GMT.jl can do this pretty quickly. When one reads a shape file (or other OGR formats) we get a vector of GMTdataset that has, among others, a boundingbox field for each polygon. So we can do the quick scan through to see if points are, or not, inside each of the polygon’s BB and if yes than use the gmtselect
module that gets us the point-in-polygon answer.
using GMT
D = gmtread("wwf_ecos/wwf_terr_ecos.shp");
This file has islands (holes in polygons).
Use `gmtread(..., no_islands=true)` to ignore them.
and we can see that there are 14841 polygons in that shp file
length(D)
14841
Now, this little function reports if a point falls inside any of those polygons
function inecos(D, lon, lat)
iswithin(bbox, lon, lat) = (lon >= bbox[1] && lon <= bbox[2] && lat >= bbox[3] && lat <= bbox[4])
for k = 1:length(D)
!iswithin(D[k].bbox, lon, lat) && continue
r = gmtselect([lon lat], polygon=D[k])
if (!isempty(r))
println("Point falls inside polygon $(k)")
break
end
end
nothing
end
Taking a point that falls inside the last polygon we see that it takes ~2 milli sec in my computer
@time inecos(D, 178.8, 51.6)
Point falls inside polygon 14841
0.002249 seconds (316 allocations: 25.219 KiB)

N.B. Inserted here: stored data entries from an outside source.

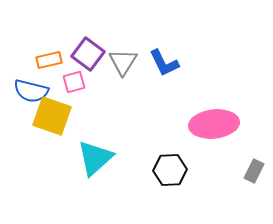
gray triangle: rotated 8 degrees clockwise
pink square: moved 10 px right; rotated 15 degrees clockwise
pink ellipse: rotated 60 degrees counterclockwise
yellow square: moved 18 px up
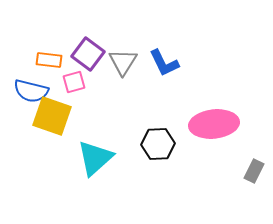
orange rectangle: rotated 20 degrees clockwise
black hexagon: moved 12 px left, 26 px up
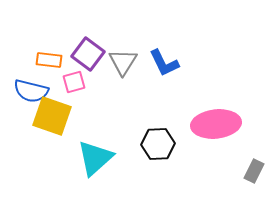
pink ellipse: moved 2 px right
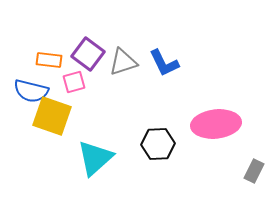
gray triangle: rotated 40 degrees clockwise
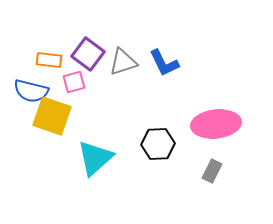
gray rectangle: moved 42 px left
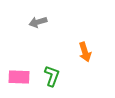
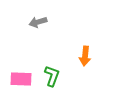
orange arrow: moved 4 px down; rotated 24 degrees clockwise
pink rectangle: moved 2 px right, 2 px down
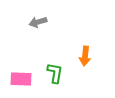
green L-shape: moved 3 px right, 3 px up; rotated 10 degrees counterclockwise
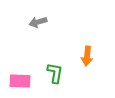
orange arrow: moved 2 px right
pink rectangle: moved 1 px left, 2 px down
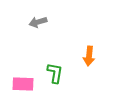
orange arrow: moved 2 px right
pink rectangle: moved 3 px right, 3 px down
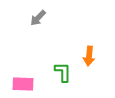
gray arrow: moved 4 px up; rotated 30 degrees counterclockwise
green L-shape: moved 8 px right, 1 px up; rotated 10 degrees counterclockwise
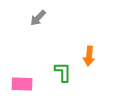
pink rectangle: moved 1 px left
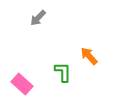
orange arrow: rotated 132 degrees clockwise
pink rectangle: rotated 40 degrees clockwise
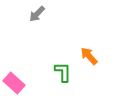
gray arrow: moved 1 px left, 4 px up
pink rectangle: moved 8 px left, 1 px up
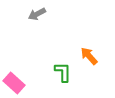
gray arrow: rotated 18 degrees clockwise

So you can process ~1000 points in 2 seconds. 10x faster than your R solution.
And what polygon did it fall into?
D[14841].attrib
Dict{String, String} with 21 entries:
"REALM" => "NA"
"ECO_ID" => "51102.00000000000"
"G200_NUM" => "0.00000000000"
"ECO_NAME" => "Aleutian Islands tundra"
"Shape_Area" => "0.03981285655"
"G200_BIOME" => "0.00000000000"
"G200_STAT" => "0.00000000000"
"PER_area" => "0.00000000000"
"GBL_STAT" => "3.00000000000"
"AREA" => "307.56219168200"
"BIOME" => "11.00000000000"
"OBJECTID" => "14923"
"ECO_NUM" => "2.00000000000"
"area_km2" => "12141"
"PERIMETER" => "2.05118966103"
"PER_area_2" => "0.00000000000"
"PER_area_1" => "0.00000000000"
"eco_code" => "NA1102"
"G200_REGIO" => ""
...
BUT, I had to fix an issue with the gmtselect
module and the fix is only in the GMT.jl master version (until I make a new release ofc).